Don’t panic, as there are a few more things you can attempt to do here. Here are some further solutions if the main solution proved itself insufficient for one reason or the other.
- Make sure that the “–no-half-vae” argument has been added to the webui-user.bat file.
- Try adding the “–no-half” argument alongside the “–no-half-vae” argument if you’re dealing with nans in Unet. Remember that if your GPU doesn’t support half precision at all, you need to use both the “–no-half” and the “–no-half-vae” arguments.
- Ensure that your xformers package is updated to version 0.0.19 or higher, if you’re using xformers (if you have the –xformers flag present in the webui-user.bat file).
- Use a different .vae file. Using a different variational autoencoder for image generation can mitigate this error temporarily (although keep in mind that you most likely want to be using a VAE that is compatible with your chosen model styling).
- If everything else fails, your custom loaded model/checkpoint file may simply be broken/corrupt – try to use the basic Stable Diffusion 1.5 model relying on the basic Stable Diffusion .vae file to generate the image, and see if the error persists.
- If nothing else can be done, you can attempt to fully uninstall and update the whole Automatic1111 Stable Diffusion WebUI by deleting all its files, then downloading/git cloning them again from the source and running the webui-setup.bat installer file.
Tensor With All NaNs In Unet – Error Fix
Another variation on the NansException error is the issue with undefined values not in the variational autoencoder, but in Unet. Here is what it looks like.
NansException: A tensor with all NaNs was produced in Unet.
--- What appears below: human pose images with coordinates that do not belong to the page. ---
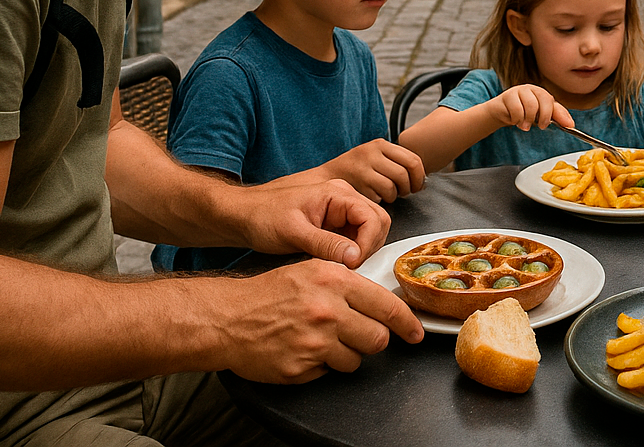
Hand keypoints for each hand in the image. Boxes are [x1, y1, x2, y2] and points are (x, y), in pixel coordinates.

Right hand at [209, 258, 423, 382]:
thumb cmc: (269, 293)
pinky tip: (302, 350)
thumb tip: (383, 302)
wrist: (227, 318)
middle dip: (371, 340)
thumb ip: (348, 283)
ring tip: (321, 340)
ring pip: (356, 360)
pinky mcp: (301, 368)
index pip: (386, 306)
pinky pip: (328, 373)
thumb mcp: (312, 270)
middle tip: (354, 334)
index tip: (416, 333)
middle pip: (377, 339)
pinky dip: (320, 366)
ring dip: (345, 355)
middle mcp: (328, 311)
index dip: (407, 323)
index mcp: (334, 281)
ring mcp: (314, 342)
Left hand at [233, 179, 392, 267]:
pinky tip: (335, 261)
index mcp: (337, 193)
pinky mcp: (336, 224)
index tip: (353, 263)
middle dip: (369, 247)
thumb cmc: (262, 217)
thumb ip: (326, 244)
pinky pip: (356, 237)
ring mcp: (341, 211)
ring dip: (362, 250)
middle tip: (350, 266)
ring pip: (370, 231)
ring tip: (341, 264)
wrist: (243, 216)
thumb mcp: (293, 233)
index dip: (368, 243)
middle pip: (379, 222)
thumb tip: (354, 257)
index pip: (373, 217)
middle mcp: (344, 198)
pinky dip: (352, 252)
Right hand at [320, 140, 425, 202]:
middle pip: (404, 174)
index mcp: (380, 144)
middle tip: (404, 192)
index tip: (418, 185)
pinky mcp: (356, 185)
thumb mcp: (375, 156)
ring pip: (392, 187)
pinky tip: (373, 196)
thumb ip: (395, 161)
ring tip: (388, 195)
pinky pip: (378, 197)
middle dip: (408, 188)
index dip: (419, 176)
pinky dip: (379, 200)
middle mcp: (371, 153)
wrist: (326, 177)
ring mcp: (363, 169)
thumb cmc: (355, 169)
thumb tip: (421, 177)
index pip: (413, 159)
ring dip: (393, 196)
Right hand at [488, 84, 573, 131]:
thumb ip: (556, 117)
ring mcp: (519, 90)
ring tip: (524, 125)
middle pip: (543, 101)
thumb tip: (571, 125)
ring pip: (530, 105)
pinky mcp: (508, 96)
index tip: (565, 126)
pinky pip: (516, 109)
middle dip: (543, 117)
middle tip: (540, 126)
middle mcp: (531, 89)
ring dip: (528, 120)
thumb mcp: (541, 115)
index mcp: (541, 93)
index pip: (551, 100)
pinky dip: (517, 119)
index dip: (558, 113)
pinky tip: (515, 121)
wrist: (501, 112)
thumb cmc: (523, 113)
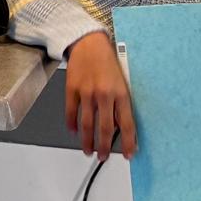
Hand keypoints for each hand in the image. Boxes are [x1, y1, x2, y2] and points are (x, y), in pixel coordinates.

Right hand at [65, 31, 135, 160]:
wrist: (89, 43)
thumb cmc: (107, 62)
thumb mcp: (122, 82)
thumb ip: (120, 104)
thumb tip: (119, 127)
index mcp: (121, 93)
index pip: (127, 124)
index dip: (129, 142)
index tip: (129, 154)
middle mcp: (104, 94)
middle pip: (105, 129)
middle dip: (105, 147)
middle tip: (103, 156)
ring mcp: (87, 92)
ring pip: (87, 124)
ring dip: (87, 141)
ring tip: (88, 150)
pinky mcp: (72, 89)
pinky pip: (71, 112)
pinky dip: (72, 124)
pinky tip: (74, 131)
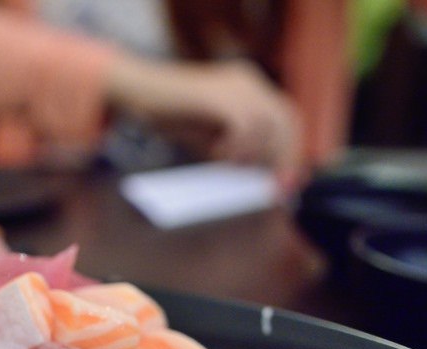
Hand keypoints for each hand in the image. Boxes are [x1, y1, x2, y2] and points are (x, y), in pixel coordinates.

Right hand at [108, 58, 303, 192]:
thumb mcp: (208, 133)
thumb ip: (234, 146)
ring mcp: (236, 85)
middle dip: (283, 158)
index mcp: (248, 84)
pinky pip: (246, 127)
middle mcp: (248, 80)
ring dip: (252, 154)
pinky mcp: (220, 95)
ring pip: (268, 126)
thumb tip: (258, 173)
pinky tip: (216, 154)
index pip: (285, 117)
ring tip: (223, 162)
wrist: (135, 91)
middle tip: (274, 189)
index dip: (291, 150)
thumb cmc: (167, 113)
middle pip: (286, 121)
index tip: (288, 181)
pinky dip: (236, 148)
This error happens for similar reasons as the previous one, and the fix is similar too.
Edit the commandline_args line in the webui-user.bat file in your Stable Diffusion WebUI directory, adding the “–no-half” argument.
Here is what the line should look like after the edit: “set COMMANDLINE_ARGS= –no-half” without the double quotes. When you’re done, save and exit the file.
This argument will, in the very similar way that the –no-half-vae argument did for the VAE, prevent the conversion of the loaded model/checkpoint files from being converted to fp16.
In turn, this should fix the NaN exception errors in the Unet, at the cost of runtime generation video memory use and image generation speed.
Alternatively, you can try and check the “Upcast cross attention layer to float32” setting in the Stable Diffusion WebUI settings.